Demos aren’t easy to describe. If you’re not familiar with them, think of them as graffiti art for computer geeks. They’re like music videos, with abstract, real time computer graphics…but more. At their best, demos are a striking, uncomfortable, hauntingly beautiful art form unlike any other.
The best way to experience demos is at a demo party, a huge, multi-day competition where authors exhibit their work and sometimes create whole new demos from scratch in just a day or two. Unfortunately, demos are mostly a European thing; there are almost no parties here in the US.

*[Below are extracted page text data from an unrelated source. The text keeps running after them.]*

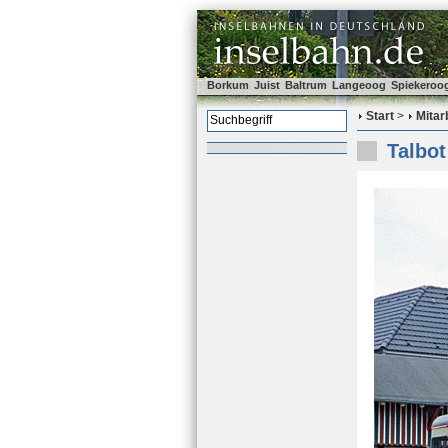
Borkum
Juist
Baltrum
Langeoog
Spiekeroo
Start
>
Mitar
Talbot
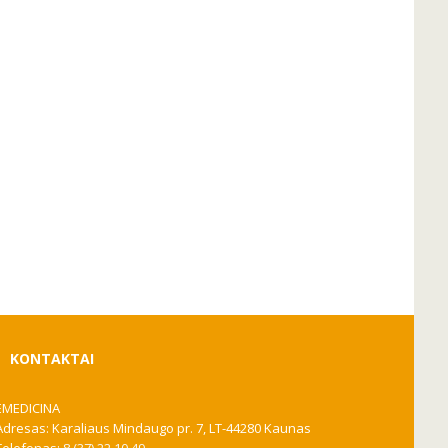
KONTAKTAI
EMEDICINA
Adresas: Karaliaus Mindaugo pr. 7, LT-44280 Kaunas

When I discovered demos in the mid ’90s, YouTube and internet video were still years away, so I downloaded them from sites like pouet.net and scene.org and ran them on my own computer. My video card creaked and sputtered them out at frame rates that made me cringe, but they were still magic. Classics like Second Reality and Stash made the hair on the back of my neck stand on end. I’m still amazed at what they squeezed out of computers that barely ran WordPerfect, and that inspiration is a big reason I ended up in my current career.
Now, of course, I can watch any demo I want on YouTube. Still, I don’t follow the scene closely, so I appreciate the archiving, curating, and love Dan Wright puts into his DVD compilations. Dozens of landmark demos from the biggest demo parties over seven years, well organized and polished. It’s especially fun to watch techniques and styles evolve over time: non-photorealistic rendering gives way to programmable shaders, material and liquid rendering gets more sophisticated and abstract, and post-processing effects like film grain and distortion explode in popularity.
I haven’t finished the latest DVD yet, but I already have some favorites. Passing was lonely, unsettling, and I couldn’t tear my eyes away. Only One Wish, a collaboration between scene legends Fairlight and The Black Lotus, is a riot of kindergarden finger painting and inside jokes in garish colors, painted with a palette of unusual 2D techniques. Bombman‘s oily vision of organic surfaces and industrial settings through a gritty filter made me think of the recent Fukushima meltdown. And of course, no demo compilation would be complete without mind-blowing visuals from Farbrausch.
I can’t wait to go to a demo party in person someday. In the meantime, I’ll have to be satisfied with the Mindcandy DVDs, YouTube, and my sense of childlike wonder. OK, at least the first two!